A due mesi dall’insediamento mezza giunta è ancora ai blocchi di partenza, i segnali che giungono sono contraddittori e non c’è da essere molto ottimisti. Anche perché tempo non ce n’è, sia perché la crisi impone decisioni rapide, sia perché l’orizzonte temporale di questo esecutivo non coincide con la durata quinquennale della legislatura, incombendo sul Consiglio regionale i ricorsi (che tutti danno per vittoriosi) e che fra un anno e mezzo cambieranno la geografia dell’aula.
Pigliaru ha quindi diciotto mesi per fare tutto, e cioè essenzialmente due cose: recuperare risorse attraverso la vertenza con lo Stato e ridefinire gli assetti istituzionali della Regione, sia nei confronti dello Stato sia nei confronti del sistema delle autonomie locali, completamente da ridisegnare, possibilmente attraverso il varo di un nuovo Statuto di Autonomia.

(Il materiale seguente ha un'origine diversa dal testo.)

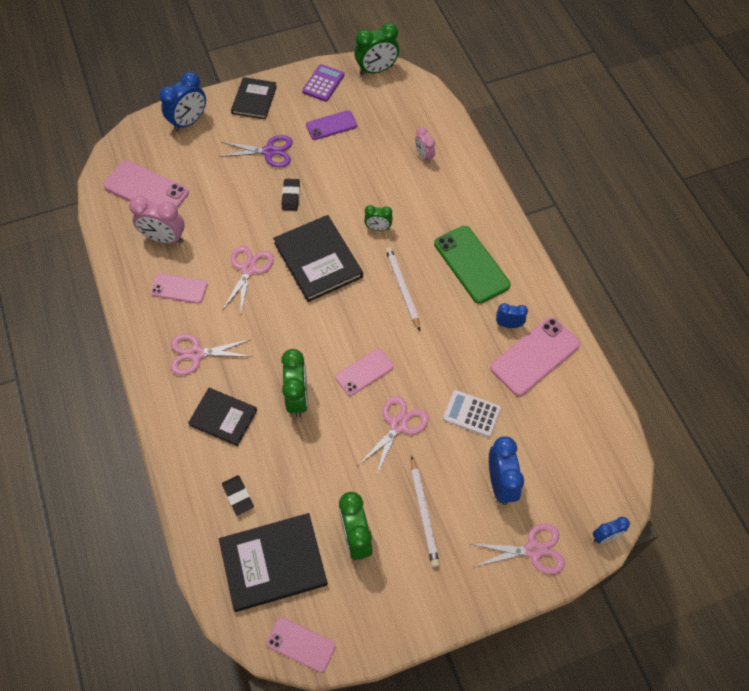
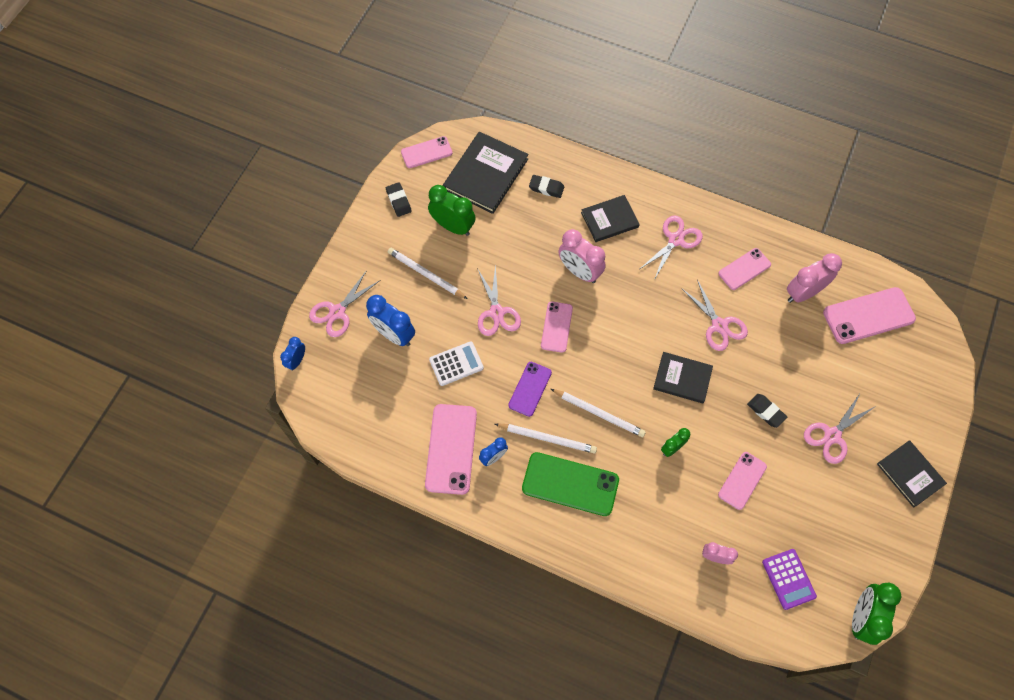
camera: 135 degrees right, 5 degrees up
(188, 122) = (925, 401): blue clock -> none
(269, 152) = (832, 435): purple scissors -> pink scissors
(297, 398) = (579, 271): green clock -> pink clock
(318, 260) = (682, 378): black book -> black book, size x0.63
(323, 83) = (883, 551): purple calculator -> purple calculator (788, 579)
(331, 125) = (821, 511): purple phone -> purple phone (530, 389)
(357, 176) = (742, 480): none -> pink phone
(379, 613) = (398, 201): none -> black eraser
(457, 304) = (547, 438): none -> white pencil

Entrate e Statuto: sono due questioni di portata storica e ormai non più eludibili, sia perché se questa giunta non recupera un po’ di soldi a Roma a mio avviso non regge l’urto dei tagli per 900 milioni che ci dovranno essere, peraltro interamente scaricati sul 35 per cento del bilancio, giacché l’altro 65 per cento (cioè la sanità) non sembra voglia essere toccato; sia perché, dopo essere stata a lungo all’avanguardia nell’elaborazione di un nuovo rapporto con lo Stato, ora la Regione insegue Renzi e corre il rischio di subire senza reagire il neocentralismo che già si approssima all’orizzonte.
Entrate e statuto sono due battaglie dure da combattere, ed è per questo che al presidente farebbe comodo avere dalla sua parte una opinione pubblica compatta, non stordita da scelte non facilmente comprensibili come quella delle nomine, ed una assemblea costituente in grado di coinvolgere tutta la società sarda nell’elaborazione della nostra nuova carta costituzionale.
Ora invece ci troviamo davanti ad una cencellizzazione e ad una lottizzazione spietate da una parte e ad una volontà di trattare la riscrittura dello Statuto come se fosse un semplice atto amministrativo dall’altra.
Chi compie scelte autoreferenziali tutte interne ai partiti e ai sistemi di potere accademici e bancari, decidendo di non coinvolgere le forze vive della società nel processo di cambiamento della Sardegna, non potrà poi rivolgersi ad esse quando le strategia messe in campo dovessero rivelarsi fallimentari.
Se la vertenza entrate va male, questa giunta non mangia panettone. E se questa giunta non allarga alle forze vive della società il dibattito sul futuro istituzionale dell’isola, questa in corso passerà alla storia come l’ultima legislatura autonomista.
Caro presidente, i partiti non ti bastano, non sono sufficientemente forti per reggere l’urto della crisi economica e istituzionale che la Sardegna sta attraversando. Ti serve attivare un rapporto più diretto con la società sarda, meno mediato da partiti che ormai non rappresentano nessuno se non comitati elettorali e di affari. E non ti servirà neanche accontentare il centrodestra con qualche nomina sottobanco per assicurarti il suo sostegno nel momento dello scontro.
Non è con il manuale Cencelli, le lottizzazioni e con il consociativismo che la Sardegna esce da questa crisi, ma con un patto onesto tra politica e società sarda. Magari quella stessa che ha sostenuto votato Pigliaru ma che adesso inizia a non capire più le mosse del presidente.
Post scriptum
Insieme alla vertenza entrate e allo Statuto ci sono altre due questioni che non possono più essere eluse e che invece non figurano al momento nell’agenda politica della giunta Pigliaru: la riforma della sanità e il nuovo modello di sviluppo. Cosa si fa, continuiamo a far finta di niente?